Many PCR-techniques have already been published for the detection of thermophilic Campylobacters. In order to provide a practical overview for the user – without laying claim to completeness – we present a collection of actual PCR detection methods, some of them were modified and some are still unpublished. They are listed along with their target genes and specificities. Four conventional and seven real-time PCR methods were tested and compared using a panel of 65 Campylobacter strains belonging to 12 different more or less related species. The regular PCR methodes tested include the 16S rRNA gene based technique that specifically detects C. jejuni, C. coli and C. lari without differenciating to species level, two flaA gene based typing-methods, one for C. jejuni and C. coli in combination, which was slightly modified according to Nachamkin et al. (1993, 1996), and additionally for C. lari.

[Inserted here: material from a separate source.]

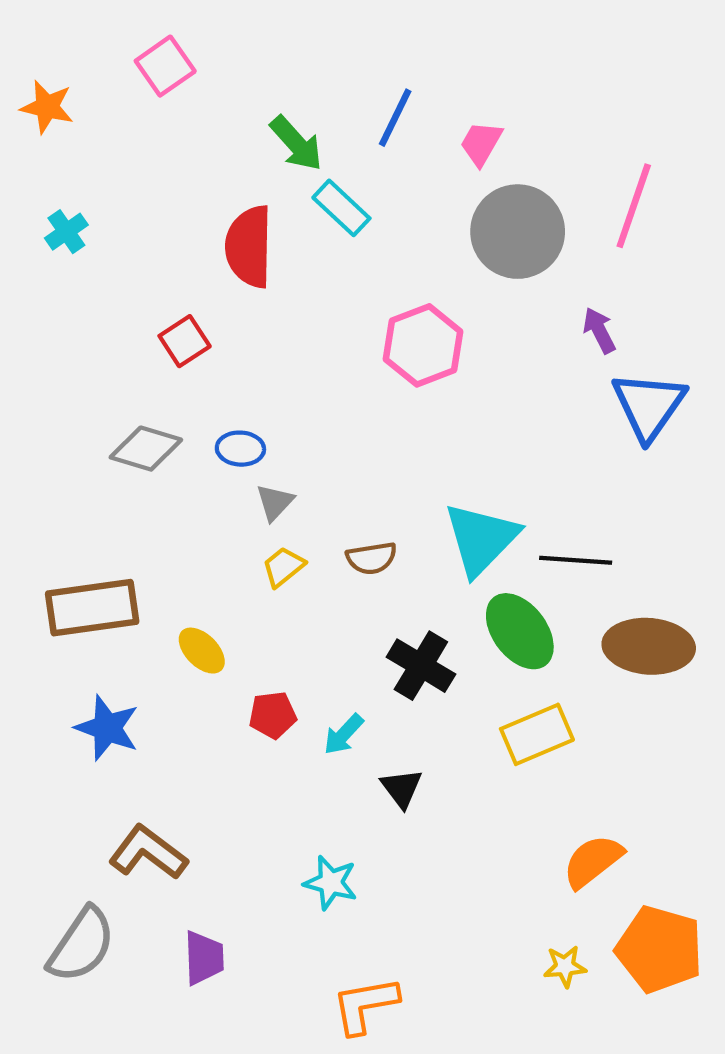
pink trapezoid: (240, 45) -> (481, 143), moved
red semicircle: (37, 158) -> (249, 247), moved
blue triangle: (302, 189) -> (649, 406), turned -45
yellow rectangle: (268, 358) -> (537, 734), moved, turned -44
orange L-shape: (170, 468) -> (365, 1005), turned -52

Another duplex PCR was carried out which allows identification of the two species C. jejuni and C. coli simultaneously. Among the real-time methods tested there were three techniques allowing identification of C. jejuni alone, two assays based on the flagellin A gene capable to identify C. jejuni and C. coli in combination, a duplex PCR performed as triplex PCR combined with an internal amplification control that detected C. jejuni and C. coli separately, and a Lightcycler method that detected C. jejuni, C. coli and C. lari simultaneously. Inclusivity and exclusivity were shown for each of the methods. In most cases inclusivity was good, but some techniques raised problems concerning exclusivity. Flagellin based real-time PCR techniques partially crossreacted either with C. lari or C. upsaliensis. C. hyoilei which is very closely related to C. coli reacted in almost all methods applied like C. coli.